About this exercise:
Pictures stay out of the copy. Retype exactly, and only, the lines from the one containing "right eye: (204, 128)" through the end of the listing below.

Data shown:

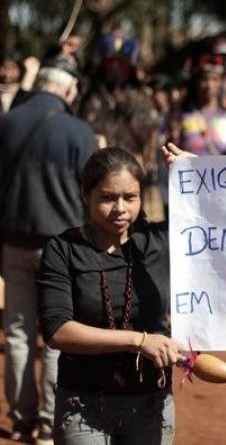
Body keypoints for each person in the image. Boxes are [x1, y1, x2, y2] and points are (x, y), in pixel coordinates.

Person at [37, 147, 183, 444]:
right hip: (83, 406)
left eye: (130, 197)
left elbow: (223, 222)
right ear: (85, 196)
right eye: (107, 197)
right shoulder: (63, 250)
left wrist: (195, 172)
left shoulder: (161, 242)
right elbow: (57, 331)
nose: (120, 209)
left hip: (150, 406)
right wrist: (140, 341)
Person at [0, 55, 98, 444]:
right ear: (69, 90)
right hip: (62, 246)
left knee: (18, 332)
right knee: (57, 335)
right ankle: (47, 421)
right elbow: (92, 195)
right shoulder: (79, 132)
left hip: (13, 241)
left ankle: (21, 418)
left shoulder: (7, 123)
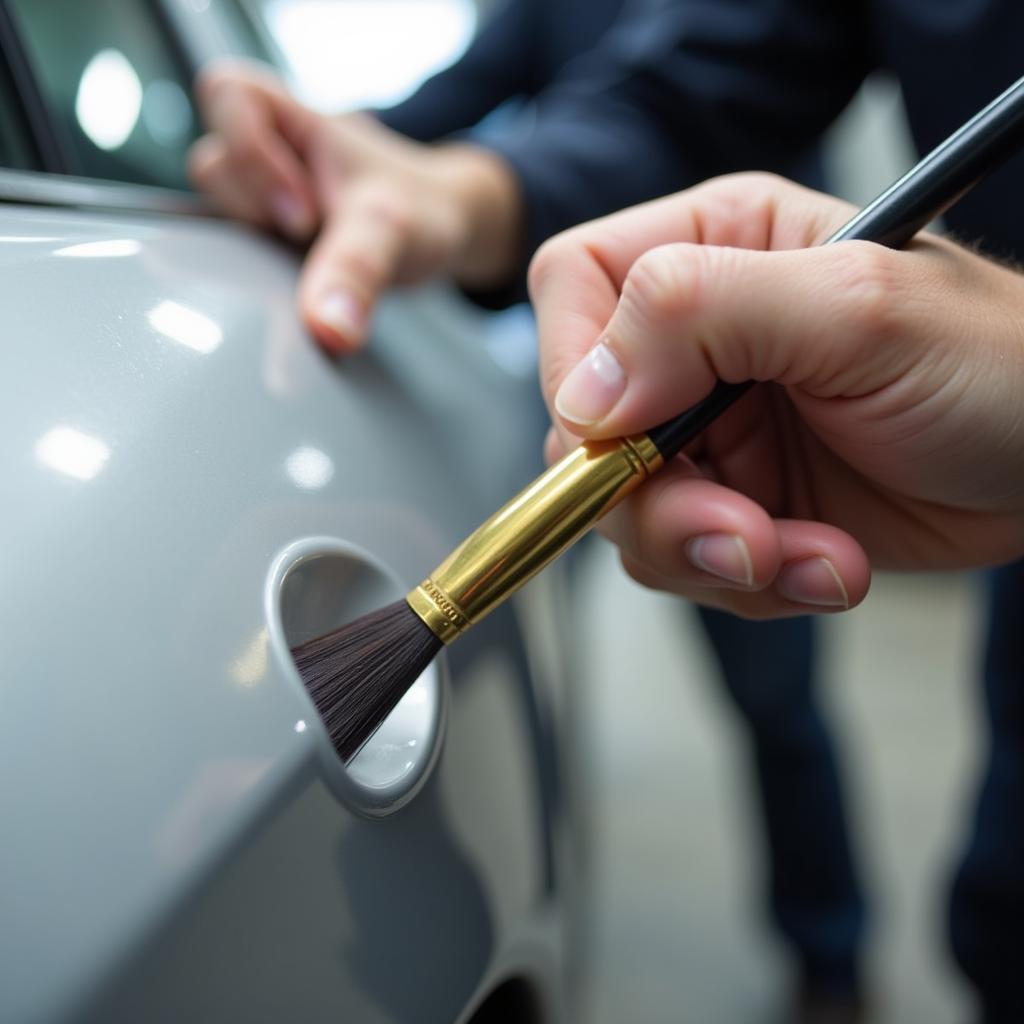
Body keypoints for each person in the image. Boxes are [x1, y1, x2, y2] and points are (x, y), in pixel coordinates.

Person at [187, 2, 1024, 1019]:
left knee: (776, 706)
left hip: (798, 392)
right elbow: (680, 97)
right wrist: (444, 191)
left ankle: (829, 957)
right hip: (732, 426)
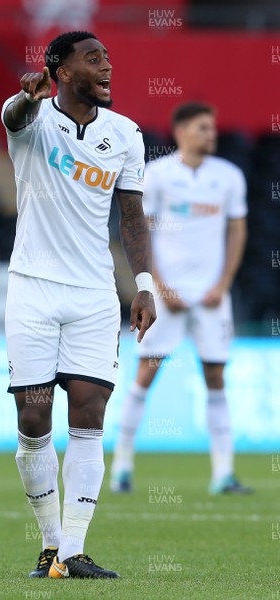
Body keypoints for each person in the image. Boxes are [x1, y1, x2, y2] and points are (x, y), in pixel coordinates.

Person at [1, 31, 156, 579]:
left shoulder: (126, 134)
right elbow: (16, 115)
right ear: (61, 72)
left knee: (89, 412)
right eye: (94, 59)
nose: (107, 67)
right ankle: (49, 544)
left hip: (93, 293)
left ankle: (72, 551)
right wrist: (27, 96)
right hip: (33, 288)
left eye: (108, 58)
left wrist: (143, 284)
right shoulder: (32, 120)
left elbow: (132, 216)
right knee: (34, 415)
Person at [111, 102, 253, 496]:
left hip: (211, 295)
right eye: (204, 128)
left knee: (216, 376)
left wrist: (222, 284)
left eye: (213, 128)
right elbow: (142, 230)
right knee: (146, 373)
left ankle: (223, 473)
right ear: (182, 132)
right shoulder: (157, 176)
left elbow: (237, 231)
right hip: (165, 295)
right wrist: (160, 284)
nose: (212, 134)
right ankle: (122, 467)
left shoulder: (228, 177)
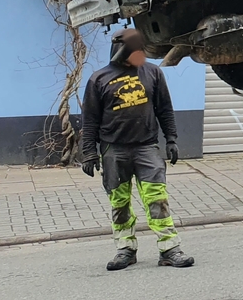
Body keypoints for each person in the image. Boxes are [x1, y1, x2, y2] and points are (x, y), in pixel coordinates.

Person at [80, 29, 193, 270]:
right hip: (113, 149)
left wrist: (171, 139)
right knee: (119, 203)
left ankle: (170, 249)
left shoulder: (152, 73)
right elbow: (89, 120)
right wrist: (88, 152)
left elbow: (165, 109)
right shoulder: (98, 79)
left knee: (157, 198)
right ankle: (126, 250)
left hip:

Solution:
right eye: (204, 128)
left knee: (216, 376)
left wrist: (222, 284)
left eye: (213, 128)
right elbow: (142, 230)
right knee: (146, 373)
left ankle: (223, 473)
right ear: (182, 132)
right shoulder: (157, 176)
left elbow: (237, 231)
right hip: (165, 295)
right wrist: (160, 284)
nose: (212, 134)
right ankle: (122, 467)
left shoulder: (228, 177)
Body keypoints for each person in the image. Boxes are [x1, y1, x2, y2] and points are (x, y), in pixel coordinates.

Person at [80, 29, 193, 270]:
right hip: (113, 149)
left wrist: (171, 139)
right knee: (119, 203)
left ankle: (170, 249)
left shoulder: (152, 73)
right elbow: (89, 120)
right wrist: (88, 152)
left elbow: (165, 109)
right shoulder: (98, 79)
left knee: (157, 198)
right ankle: (126, 250)
left hip:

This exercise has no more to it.